What is being asked -
Answer the following questions using the text on the LOC and LCO methods, numbering each answer to match.
1. What do the letters LOC stand for?
2. In both methods, which product delivers the actual moisture?
3. Why does ending on an oil give many people with high porosity hair the most lasting hold?

Not sure whether you lean high or low? Compare against the low porosity hair routine, which is built around the opposite cuticle and a much lighter touch.
The LOC and LCO methods
LOC and LCO are two layering orders that both aim to lock moisture into the strand. The only difference is the order of the last two steps, and the letters tell you everything:
- LOC = Liquid, Oil, Cream. Start with a water-based liquid or leave-in, apply an oil, then top with a cream.
- LCO = Liquid, Cream, Oil. Start with the same water-based liquid, apply a cream, then finish with an oil as the outermost seal.
In both cases the liquid delivers the actual moisture, and the oil and cream are there to trap it. High porosity hair usually does best with heavier sealing, and many people with this hair type find that ending on an oil (the LCO order) gives the most lasting hold because the oil sits on the very outside and slows water loss. Try both and watch which one keeps your hair soft longest. There is no single right answer, only the one your hair prefers.

Extracted information -
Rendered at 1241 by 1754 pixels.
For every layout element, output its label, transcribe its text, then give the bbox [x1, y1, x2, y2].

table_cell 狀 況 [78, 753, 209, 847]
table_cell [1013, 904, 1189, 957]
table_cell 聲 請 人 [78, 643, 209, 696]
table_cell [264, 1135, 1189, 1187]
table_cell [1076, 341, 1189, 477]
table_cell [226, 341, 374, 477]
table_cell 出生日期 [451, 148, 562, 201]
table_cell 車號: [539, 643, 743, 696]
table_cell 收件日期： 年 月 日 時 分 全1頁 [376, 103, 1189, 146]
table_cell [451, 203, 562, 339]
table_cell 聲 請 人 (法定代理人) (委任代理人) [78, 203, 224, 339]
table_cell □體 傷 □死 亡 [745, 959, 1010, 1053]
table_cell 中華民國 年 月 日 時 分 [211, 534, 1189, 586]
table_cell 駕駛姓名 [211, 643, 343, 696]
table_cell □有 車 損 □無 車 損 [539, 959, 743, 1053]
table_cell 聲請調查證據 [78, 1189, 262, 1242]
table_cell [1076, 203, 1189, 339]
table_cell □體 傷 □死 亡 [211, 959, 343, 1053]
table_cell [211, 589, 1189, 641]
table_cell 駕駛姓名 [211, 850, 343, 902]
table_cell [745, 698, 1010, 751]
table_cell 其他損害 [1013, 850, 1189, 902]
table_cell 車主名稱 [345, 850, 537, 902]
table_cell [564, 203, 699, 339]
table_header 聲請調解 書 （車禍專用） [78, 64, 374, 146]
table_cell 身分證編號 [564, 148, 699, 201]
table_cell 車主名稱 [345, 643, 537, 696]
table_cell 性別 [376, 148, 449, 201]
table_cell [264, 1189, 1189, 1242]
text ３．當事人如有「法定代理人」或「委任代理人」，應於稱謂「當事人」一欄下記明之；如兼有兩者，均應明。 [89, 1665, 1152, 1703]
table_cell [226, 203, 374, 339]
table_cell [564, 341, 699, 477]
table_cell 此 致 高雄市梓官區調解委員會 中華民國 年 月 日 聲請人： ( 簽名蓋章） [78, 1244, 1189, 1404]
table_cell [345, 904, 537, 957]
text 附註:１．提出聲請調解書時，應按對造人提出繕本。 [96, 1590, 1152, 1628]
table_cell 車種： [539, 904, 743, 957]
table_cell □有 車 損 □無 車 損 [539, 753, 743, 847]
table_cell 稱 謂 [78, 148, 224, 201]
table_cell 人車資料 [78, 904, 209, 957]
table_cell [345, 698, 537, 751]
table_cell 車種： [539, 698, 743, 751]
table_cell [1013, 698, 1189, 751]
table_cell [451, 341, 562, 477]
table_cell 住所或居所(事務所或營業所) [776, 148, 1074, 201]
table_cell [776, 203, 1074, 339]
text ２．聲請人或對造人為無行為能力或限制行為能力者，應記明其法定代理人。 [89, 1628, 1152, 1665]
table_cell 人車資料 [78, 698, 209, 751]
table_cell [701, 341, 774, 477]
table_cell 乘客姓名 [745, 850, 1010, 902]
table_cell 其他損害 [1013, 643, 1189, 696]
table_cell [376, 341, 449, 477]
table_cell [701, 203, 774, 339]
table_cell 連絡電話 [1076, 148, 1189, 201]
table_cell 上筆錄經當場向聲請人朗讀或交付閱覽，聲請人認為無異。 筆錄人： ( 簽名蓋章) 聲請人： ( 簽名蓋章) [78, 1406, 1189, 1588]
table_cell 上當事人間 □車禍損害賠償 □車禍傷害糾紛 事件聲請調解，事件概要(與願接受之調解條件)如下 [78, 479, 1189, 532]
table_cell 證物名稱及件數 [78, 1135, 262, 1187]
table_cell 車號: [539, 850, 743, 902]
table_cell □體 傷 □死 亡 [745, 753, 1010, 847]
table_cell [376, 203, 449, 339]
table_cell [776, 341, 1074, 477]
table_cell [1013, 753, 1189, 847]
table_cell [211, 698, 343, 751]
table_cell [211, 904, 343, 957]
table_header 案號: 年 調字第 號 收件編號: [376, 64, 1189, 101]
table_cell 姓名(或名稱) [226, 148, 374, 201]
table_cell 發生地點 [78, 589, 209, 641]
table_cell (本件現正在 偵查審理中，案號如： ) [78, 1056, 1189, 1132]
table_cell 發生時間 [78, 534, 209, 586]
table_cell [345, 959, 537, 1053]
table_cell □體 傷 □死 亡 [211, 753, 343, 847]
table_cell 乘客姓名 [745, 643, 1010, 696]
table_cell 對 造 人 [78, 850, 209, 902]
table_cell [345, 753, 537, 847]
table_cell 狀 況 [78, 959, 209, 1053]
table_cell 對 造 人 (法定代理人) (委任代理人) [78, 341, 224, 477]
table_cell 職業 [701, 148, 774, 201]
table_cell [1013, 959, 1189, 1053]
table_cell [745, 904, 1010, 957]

Result -
1. Liquid, Oil, Cream.
2. The liquid.
3. The oil sits on the very outside and slows water loss.